* _The problem_:
Start at the line in the entries below that contains "SDK-146, estimate: 5d -> 0.5d", stop at the line that contains "SDK-299, estimate: 3d -> 0.5d", and output exactly the lines in that span, both ends included.

____ Provided information

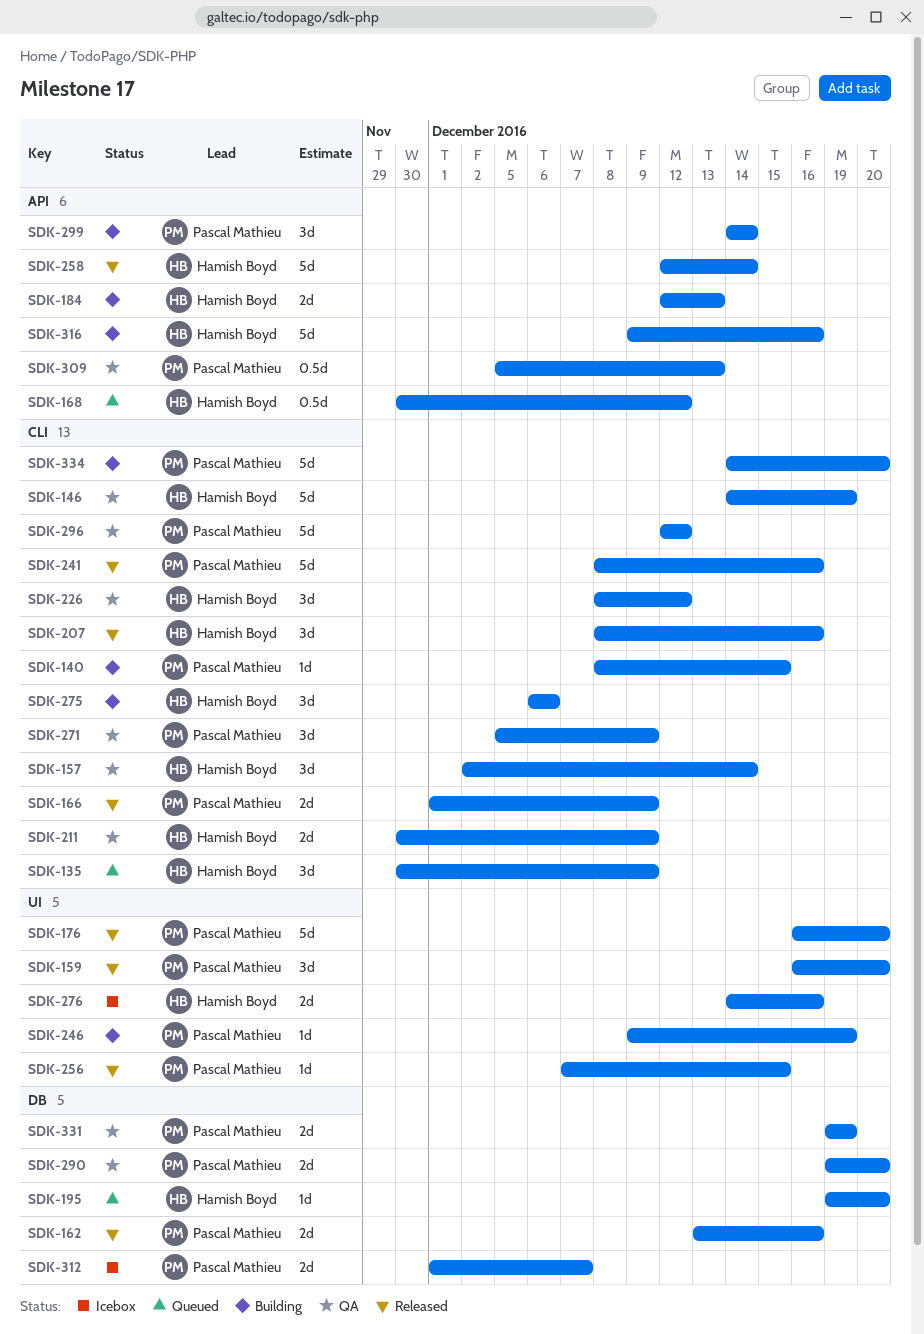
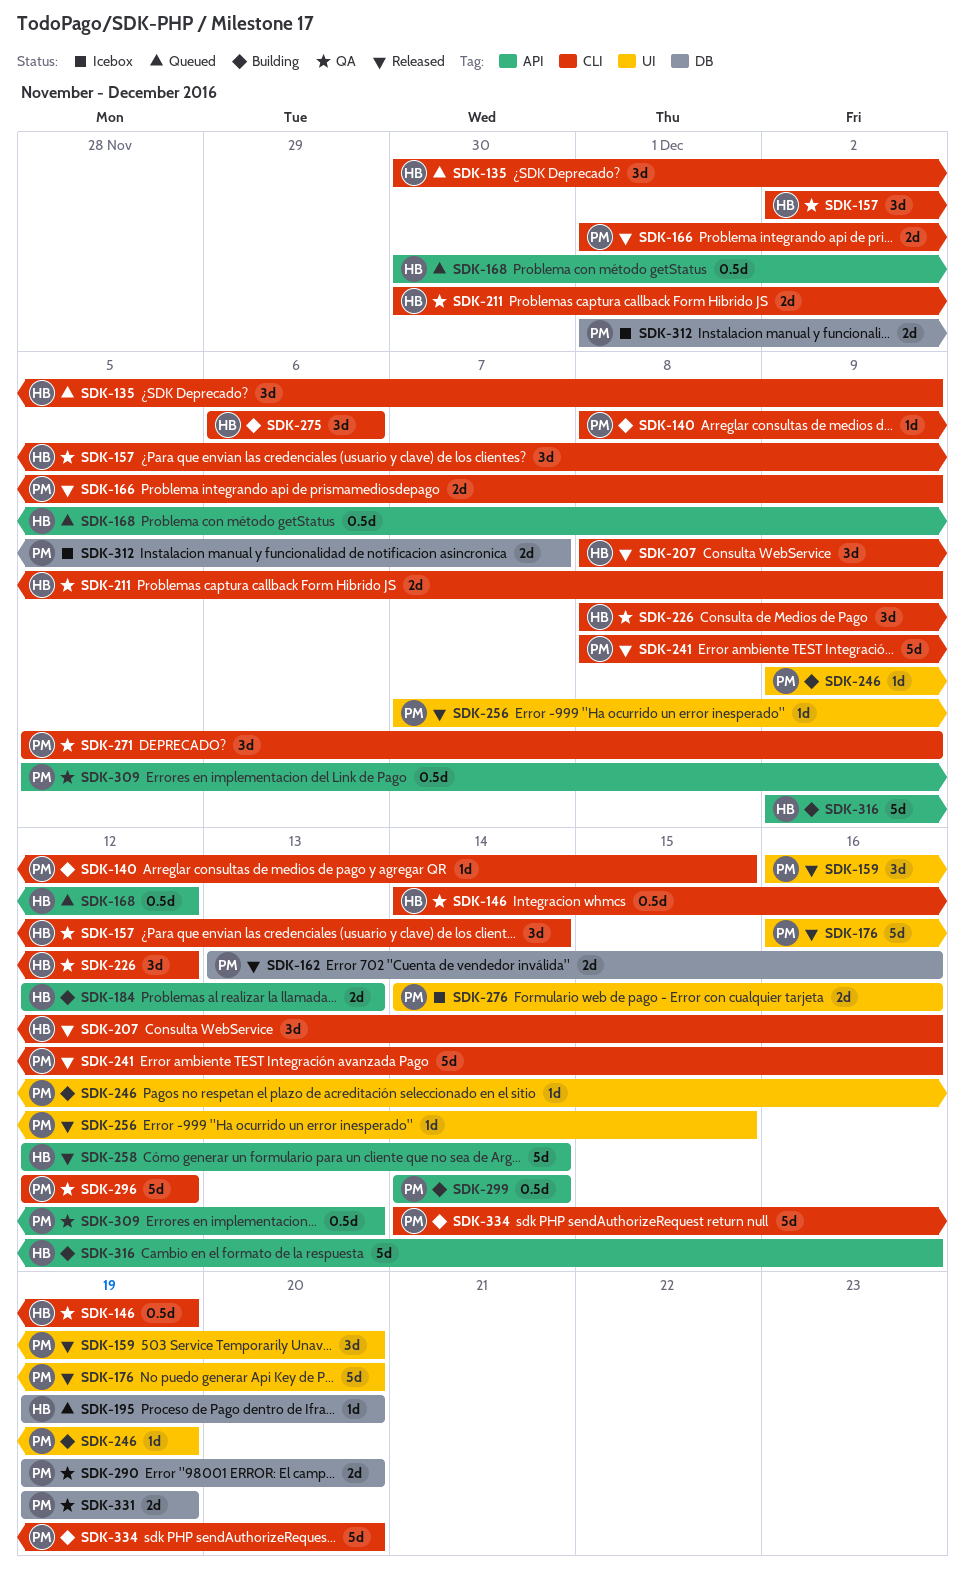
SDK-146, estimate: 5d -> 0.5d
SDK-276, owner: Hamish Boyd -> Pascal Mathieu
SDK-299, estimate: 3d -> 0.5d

________
____ Provided information

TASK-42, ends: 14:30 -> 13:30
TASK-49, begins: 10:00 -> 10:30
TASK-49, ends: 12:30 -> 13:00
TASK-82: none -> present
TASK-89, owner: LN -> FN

________

* _Response_:
SDK-146, estimate: 5d -> 0.5d
SDK-276, owner: Hamish Boyd -> Pascal Mathieu
SDK-299, estimate: 3d -> 0.5d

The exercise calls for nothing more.